Excerpt provided

- From: Arjohn Kampman <arjohn.kampman@aduna.biz>
- Date: Fri, 18 Mar 2005 17:13:34 +0100
- To: public-rdf-dawg-comments@w3.org
- Cc: Jeen Broekstra <jeen@aduna.biz>
Dear SPARQL-editors and -enthusiasts,
The following are comments on the editors working draft, revision 1.256
(2005/03/17), for "SPARQL Query Language for RDF". The feedback is
inspired by our experience with the development and use of a number of
query languages in Sesame[1], most notably SeRQL[2]. Apologies for
coming up with such a long list of comments this late in the process,
but we honestly haven't been able to find the time for a thorough review
of the document until now. A number of editorial comments can be found
at the end of this e-mail.
Arjohn Kampman
Jeen Broekstra
[1] http://www.openrdf.org/
[2] http://www.openrdf.org/doc/SeRQLmanual.html
General comments (in no specific order)
---------------------------------------
- We are not very fond of SELECT-WHERE-FILTER construction. Considering
that the FROM keyword is no longer used for specifying datasets; how
about adopting the SQL-style SELECT-FROM-WHERE construction instead?
It could prevent confusion with people coming from a database world
that expect the WHERE-clause to contain boolean constraints.
- The document suggests that (parts of) queries can only be evaluated on
a specific graph: either the background graph or a named graph. We
would have expected that, when no specific graph label is specified,
the query would be evaluated on the union of all graphs. The grammar
mentions a "GRAPH * ..." construction, which might be related to this
but which is not explained in the document.
- Named graphs are identified by URIs; bnodes or literals cannot be used
for this purpose. This forces application developers to generate URIs
when a simple string would be sufficient. Supporting literals as graph
names would allow developers to use simple string or datatyped dates
to tag specific sets of statements. Would this be useful?

What you should do
Change "background graph" to "default graph" in the message between "- The document" and "in the document.", inclusive, and write out that passage. The material comes from a source other than the message.

Data extract
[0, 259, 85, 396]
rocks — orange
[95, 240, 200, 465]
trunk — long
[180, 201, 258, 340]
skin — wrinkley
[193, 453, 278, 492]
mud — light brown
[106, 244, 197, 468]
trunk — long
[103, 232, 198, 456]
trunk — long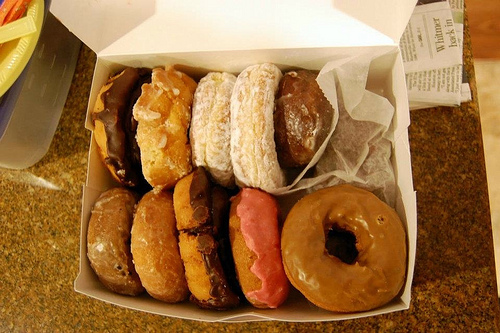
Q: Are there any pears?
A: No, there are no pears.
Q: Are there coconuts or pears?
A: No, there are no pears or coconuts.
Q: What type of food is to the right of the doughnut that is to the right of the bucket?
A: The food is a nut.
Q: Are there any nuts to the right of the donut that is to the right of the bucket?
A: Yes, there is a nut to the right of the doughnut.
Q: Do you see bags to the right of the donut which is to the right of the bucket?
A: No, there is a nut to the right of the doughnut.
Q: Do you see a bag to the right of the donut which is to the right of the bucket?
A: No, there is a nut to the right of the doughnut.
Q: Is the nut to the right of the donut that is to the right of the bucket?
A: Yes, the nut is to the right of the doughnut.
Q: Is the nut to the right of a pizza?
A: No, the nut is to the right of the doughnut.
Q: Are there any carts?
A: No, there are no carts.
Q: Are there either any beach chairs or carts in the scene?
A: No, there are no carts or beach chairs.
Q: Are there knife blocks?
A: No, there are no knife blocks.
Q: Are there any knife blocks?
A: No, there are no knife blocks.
* * *
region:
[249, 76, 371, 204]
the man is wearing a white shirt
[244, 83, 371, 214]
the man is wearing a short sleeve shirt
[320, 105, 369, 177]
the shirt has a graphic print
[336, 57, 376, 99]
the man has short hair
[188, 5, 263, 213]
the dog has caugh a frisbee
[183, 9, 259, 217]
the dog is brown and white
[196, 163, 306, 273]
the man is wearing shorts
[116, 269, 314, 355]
...
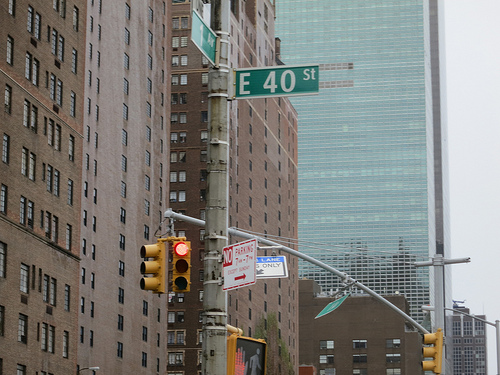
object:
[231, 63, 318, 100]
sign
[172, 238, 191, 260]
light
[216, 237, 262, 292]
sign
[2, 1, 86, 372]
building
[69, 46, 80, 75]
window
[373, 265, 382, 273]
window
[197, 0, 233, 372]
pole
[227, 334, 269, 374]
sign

Reply
- The document suggests that (parts of) queries can only be evaluated on
a specific graph: either the default graph or a named graph. We
would have expected that, when no specific graph label is specified,
the query would be evaluated on the union of all graphs. The grammar
mentions a "GRAPH * ..." construction, which might be related to this
but which is not explained in the document.